弘安三庚辰年、一遍上人、奥州御巡行之砌、前室村庵主、一夜止宿奉願上、念仏御弟子に随心す。依て大上人六字御名号 並に御珠数、前室庵号を拝授し賜う。

 上人一代の経歴を書いた「六条縁起」によれば、弘安二年(一二七九)冬、信州善光寺に詣で佐久郡伴野の里(野沢町)に歳を送り翌三年春、奥州に遊行して下野に入り、小野寺村某家に立寄ったとある。不退寺縁起にいう弘安三年とは、このときであろう。
 上人は、前室に群集する渇仰の善男善女に平日と臨終とを区別せず、念々臨終と覚悟して、称名することをすすめ、南無阿弥陀仏六字の名号の紙札を授けたのである。上人の出立に、結縁の衆は随喜の涙を流し、どこまでもと別れを惜しみ、あとに従ったことであろう。上人は進んで関の明神に詣で、神殿の柱に、
 ゆく人を 禰陀のちかひに もらさじと 名をこそとむれ 白河の関
と書きつけた。また弟子真教は、
 白川の関 路にもなほ ととまらす 心のおくの はてしなけれは
と詠んだ。
 その後九年、遊行二世他阿真教上人、先師の旧跡をたどり、諸国を巡教し永仁二年(一二九四)春、上野より下野にきたり、往年先師に随従した前室庵に、近重の遺子「又市近成」を訪い、遂に一寺を創建した。これが蓮台山九品院不退寺である。と伝えられている一に前座道場ともいう。
 前室庵および不退寺と遊行上人との係り合の深い様、藩の応接の様子など、諸家文書などによって如何に鄭重であったかが、うかがえ知れる。
一、明和八年(一七七一)二月二十六日、遊行某上人巡錫して不退寺に来る。

一、寛政四年(一七九二)二月二十七日、遊行某上人不退寺に巡錫す。三月三日迄五日間留錫、四日黒羽に向う。石林より人夫弐人宛詰めきり、翌朝交替す。出発の時、近郷の人馬を申付く。
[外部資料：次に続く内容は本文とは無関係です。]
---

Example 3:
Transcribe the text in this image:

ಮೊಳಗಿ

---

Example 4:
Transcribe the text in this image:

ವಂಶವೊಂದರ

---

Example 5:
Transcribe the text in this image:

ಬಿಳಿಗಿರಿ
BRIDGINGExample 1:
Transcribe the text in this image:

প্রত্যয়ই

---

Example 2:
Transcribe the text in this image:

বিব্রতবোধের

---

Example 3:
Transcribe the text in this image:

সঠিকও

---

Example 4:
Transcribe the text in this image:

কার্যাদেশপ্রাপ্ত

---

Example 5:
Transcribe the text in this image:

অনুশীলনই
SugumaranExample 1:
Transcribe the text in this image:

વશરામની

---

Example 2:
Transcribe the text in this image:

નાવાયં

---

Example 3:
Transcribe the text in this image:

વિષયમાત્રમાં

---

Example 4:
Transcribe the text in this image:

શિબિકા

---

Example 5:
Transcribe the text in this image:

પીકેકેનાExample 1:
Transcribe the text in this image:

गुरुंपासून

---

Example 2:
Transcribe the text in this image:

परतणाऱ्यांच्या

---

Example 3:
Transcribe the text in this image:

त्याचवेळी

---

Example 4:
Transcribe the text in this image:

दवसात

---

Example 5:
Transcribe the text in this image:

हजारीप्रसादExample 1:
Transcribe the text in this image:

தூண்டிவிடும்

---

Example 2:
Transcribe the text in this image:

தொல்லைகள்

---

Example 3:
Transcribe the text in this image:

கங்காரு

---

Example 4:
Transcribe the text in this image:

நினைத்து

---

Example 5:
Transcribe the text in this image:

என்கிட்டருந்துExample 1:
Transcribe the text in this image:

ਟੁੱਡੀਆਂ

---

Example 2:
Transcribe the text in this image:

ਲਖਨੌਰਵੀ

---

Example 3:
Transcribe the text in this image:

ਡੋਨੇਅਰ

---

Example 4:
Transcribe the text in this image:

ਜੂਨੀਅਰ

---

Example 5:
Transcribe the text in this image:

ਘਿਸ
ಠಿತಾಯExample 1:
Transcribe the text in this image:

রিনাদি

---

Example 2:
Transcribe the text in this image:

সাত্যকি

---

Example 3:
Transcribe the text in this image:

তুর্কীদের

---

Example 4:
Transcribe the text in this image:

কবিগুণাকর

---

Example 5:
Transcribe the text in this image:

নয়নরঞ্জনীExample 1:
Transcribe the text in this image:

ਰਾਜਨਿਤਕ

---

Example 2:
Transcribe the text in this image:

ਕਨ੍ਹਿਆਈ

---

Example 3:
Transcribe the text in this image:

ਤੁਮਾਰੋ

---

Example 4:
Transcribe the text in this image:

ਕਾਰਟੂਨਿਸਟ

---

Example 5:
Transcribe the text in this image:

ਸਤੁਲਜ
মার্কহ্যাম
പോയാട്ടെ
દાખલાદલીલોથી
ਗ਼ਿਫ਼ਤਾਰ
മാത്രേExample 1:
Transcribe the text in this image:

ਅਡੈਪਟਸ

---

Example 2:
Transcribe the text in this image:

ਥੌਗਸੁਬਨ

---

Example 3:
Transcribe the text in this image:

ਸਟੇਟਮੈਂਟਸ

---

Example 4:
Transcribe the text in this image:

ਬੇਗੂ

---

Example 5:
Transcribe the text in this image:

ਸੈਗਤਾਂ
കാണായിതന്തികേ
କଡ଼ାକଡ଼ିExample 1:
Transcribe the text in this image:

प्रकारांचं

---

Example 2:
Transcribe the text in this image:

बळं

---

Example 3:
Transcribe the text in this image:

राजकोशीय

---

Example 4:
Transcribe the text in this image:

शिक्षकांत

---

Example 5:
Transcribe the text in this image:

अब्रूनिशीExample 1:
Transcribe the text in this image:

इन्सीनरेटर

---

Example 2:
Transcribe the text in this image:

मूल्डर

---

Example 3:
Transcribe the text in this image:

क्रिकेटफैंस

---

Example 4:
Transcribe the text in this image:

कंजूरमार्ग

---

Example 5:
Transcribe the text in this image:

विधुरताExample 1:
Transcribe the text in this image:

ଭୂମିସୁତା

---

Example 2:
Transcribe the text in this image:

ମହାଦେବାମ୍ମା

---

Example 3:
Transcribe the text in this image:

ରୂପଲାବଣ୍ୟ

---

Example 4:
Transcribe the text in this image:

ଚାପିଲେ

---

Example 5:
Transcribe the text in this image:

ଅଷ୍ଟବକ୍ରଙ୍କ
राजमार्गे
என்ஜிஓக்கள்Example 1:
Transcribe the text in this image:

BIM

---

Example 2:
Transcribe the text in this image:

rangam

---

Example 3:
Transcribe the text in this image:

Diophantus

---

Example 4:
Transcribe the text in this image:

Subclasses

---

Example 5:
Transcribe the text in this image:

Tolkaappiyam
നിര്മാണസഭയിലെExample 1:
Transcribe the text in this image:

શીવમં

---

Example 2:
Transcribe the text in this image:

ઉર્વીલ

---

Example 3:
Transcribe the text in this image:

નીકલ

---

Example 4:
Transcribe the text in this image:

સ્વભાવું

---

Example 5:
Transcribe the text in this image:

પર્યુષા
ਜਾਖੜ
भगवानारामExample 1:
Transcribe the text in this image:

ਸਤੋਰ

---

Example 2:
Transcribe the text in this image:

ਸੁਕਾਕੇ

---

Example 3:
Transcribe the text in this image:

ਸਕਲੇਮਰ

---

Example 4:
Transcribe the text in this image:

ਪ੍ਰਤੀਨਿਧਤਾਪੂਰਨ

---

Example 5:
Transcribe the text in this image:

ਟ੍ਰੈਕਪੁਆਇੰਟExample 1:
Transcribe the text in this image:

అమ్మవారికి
一、天保五年(一八三四)八月、遊行第五十六世傾心上人、明年二月中巡錫の通知あり藩御吟味役森彦四郎、御作事奉行人見甚五左衛門、不退寺に臨検して普請の箇所を取り調ぶ(不退寺文書)。

一、天保六年(一八三五)三月二日、遊行傾心上人不退寺に留錫す。八日黒羽に向い発錫すべき処病気にかかり、二十二日迄滞錫す。二十三日黒羽に向う(不退寺文書)。

一、弘化五年(一八四八)九月二十三日、遊行上人不退寺に留錫す。檀頭並檀中惣代、喜連川に出迎う。檀徒一泊を乞いしかは二十五日発錫、檀頭等鍋掛駅に送る。